Material und Methoden: Nach Zustimmung der Behörden wurden die gesamten Totenscheine der Stadt Magdeburg betreffend die Jahre 1985-1989 und 1999-2004 analysiert und entsprechend den Kodifizierungsrichtlinien der ICD 10 in Übereinstimmung mit dem Vorgehen des Statistischen Landesamtes erfasst. Die durchlebten Jahre der Altersklassen wurden geschlechtsgetrennt als Bezugsgröße genommen und die Häufigkeiten und Raten berechnet.

Ergebnisse: Insgesamt ist ein außergewöhnlicher Rückgang in den absoluten Zahlen zu verzeichnen – von 442 Suiziden in der ersten Periode auf 126 Suizide in der zweiten Periode. Die Suizide von Menschen über 65 Jahren gingen von 83 auf 11 bei Männern und 80 auf 13 bei Frauen zurück, der Anteil an allen Suiziden jeweils von 31% auf 12% und von 45% auf 36%. Auch die bevölkerungsbezogene Analyse zeigt die hoch signifikante Verminderung der Suizide.

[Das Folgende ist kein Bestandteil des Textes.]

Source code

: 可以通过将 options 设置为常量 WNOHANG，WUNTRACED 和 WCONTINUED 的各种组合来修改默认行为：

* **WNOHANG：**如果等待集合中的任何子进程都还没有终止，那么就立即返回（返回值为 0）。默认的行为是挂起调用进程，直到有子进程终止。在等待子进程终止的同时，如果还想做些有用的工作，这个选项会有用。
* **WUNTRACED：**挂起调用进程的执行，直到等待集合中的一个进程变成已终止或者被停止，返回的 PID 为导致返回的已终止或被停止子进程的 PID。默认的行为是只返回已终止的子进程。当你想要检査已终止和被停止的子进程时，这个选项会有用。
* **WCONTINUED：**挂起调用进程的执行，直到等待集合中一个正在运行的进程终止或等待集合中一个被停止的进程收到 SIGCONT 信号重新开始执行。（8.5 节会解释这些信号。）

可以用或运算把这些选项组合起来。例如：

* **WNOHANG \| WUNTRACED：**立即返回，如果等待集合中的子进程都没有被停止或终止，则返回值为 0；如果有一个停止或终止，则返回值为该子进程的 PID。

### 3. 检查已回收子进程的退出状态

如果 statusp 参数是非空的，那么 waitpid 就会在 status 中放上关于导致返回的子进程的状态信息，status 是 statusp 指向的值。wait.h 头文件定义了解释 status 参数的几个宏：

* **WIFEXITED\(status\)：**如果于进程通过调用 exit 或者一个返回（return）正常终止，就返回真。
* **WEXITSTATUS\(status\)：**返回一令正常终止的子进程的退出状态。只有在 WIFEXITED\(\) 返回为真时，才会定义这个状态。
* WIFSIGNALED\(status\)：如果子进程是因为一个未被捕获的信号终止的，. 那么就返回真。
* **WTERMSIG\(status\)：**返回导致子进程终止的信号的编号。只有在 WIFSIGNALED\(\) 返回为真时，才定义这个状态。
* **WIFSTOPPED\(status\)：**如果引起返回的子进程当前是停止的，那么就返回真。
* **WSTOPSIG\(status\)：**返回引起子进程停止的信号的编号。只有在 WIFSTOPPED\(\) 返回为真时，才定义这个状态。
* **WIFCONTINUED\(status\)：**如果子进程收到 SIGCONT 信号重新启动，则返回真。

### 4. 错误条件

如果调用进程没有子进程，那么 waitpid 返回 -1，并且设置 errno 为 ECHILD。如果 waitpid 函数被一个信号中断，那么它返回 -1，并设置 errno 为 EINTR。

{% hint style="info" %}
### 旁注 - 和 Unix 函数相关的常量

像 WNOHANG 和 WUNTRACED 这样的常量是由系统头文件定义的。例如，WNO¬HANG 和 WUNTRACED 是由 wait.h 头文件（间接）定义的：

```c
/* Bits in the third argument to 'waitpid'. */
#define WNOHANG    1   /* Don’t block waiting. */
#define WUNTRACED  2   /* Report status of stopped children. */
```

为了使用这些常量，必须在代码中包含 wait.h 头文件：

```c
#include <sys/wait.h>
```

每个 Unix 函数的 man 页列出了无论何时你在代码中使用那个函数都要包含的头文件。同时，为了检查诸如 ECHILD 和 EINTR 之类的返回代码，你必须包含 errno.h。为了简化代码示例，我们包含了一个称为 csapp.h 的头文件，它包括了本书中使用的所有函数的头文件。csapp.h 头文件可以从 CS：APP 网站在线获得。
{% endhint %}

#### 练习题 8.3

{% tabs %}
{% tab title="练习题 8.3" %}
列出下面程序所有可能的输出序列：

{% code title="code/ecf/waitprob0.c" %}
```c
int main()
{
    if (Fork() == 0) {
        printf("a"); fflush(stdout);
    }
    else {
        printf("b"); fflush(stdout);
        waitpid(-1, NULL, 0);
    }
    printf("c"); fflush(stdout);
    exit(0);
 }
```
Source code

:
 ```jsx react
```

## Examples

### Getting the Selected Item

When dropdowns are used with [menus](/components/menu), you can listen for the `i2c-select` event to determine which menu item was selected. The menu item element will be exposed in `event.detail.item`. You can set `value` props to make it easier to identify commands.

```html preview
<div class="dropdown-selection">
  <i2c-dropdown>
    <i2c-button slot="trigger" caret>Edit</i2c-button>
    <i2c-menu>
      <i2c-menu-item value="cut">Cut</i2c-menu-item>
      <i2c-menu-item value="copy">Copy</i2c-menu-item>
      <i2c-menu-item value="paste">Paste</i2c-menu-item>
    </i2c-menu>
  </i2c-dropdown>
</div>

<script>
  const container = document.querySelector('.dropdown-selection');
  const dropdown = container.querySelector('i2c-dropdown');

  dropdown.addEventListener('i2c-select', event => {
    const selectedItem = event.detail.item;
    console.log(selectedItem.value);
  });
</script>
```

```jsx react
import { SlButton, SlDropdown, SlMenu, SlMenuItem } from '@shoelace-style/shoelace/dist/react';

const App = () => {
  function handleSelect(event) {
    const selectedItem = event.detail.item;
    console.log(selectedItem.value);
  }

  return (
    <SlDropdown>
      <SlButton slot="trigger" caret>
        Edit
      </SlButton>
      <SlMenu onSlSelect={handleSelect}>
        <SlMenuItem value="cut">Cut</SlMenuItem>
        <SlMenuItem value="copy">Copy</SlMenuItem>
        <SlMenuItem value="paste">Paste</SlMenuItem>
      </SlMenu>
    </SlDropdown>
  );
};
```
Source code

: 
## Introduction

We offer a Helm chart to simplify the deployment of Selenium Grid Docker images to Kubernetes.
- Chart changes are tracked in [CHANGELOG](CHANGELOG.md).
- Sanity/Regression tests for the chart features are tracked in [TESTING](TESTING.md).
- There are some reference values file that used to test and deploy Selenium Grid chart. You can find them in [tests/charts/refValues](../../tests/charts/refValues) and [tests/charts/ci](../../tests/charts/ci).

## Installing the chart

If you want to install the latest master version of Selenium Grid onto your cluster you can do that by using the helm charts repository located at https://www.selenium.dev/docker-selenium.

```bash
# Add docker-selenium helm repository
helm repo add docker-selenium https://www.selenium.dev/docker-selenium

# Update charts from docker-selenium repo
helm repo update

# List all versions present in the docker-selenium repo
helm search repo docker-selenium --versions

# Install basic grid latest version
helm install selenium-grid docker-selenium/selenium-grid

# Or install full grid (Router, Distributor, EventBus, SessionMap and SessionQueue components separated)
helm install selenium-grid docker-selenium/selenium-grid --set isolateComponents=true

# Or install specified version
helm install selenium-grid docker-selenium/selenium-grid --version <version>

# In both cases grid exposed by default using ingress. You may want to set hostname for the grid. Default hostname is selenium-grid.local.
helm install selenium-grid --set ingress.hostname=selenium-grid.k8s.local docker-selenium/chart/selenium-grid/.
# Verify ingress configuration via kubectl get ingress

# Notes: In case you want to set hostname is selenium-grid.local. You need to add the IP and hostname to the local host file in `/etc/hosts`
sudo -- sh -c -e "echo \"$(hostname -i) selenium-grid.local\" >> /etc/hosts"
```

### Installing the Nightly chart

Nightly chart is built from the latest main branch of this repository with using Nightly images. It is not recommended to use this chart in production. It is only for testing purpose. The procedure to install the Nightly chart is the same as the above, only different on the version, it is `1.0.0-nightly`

Diskussion: Die Ergebnisse zeigen einen bisher in der Stadtgeschichte, die diesbezüglich bis 1885 rückverfolgbar ist, nicht gekannten Rückgang der realisierten Suizide. Möglichen positiven Einfluss können einer erheblichen Verbesserung der materiellen Lage, der medizinischen und psychiatrischen Versorgung und der Reduzierung leicht verfügbarer „weicher“ Suizidmethoden zugeschrieben werden. Detaillierte Motivforschungen erscheinen zur Beweisführung hinsichtlich der Wirkfaktoren des Rückganges aber unerlässlich – daraus werden sich möglicherweise auch weiterführende Schlussfolgerungen für suizidpräventive Maßnahmen ableiten lassen. Eine Überprüfung der Validität der Daten erscheint unerlässlich und wird nur unter Einbeziehung der staatsanwaltschaftlichen Ermittlungsakten möglich sein.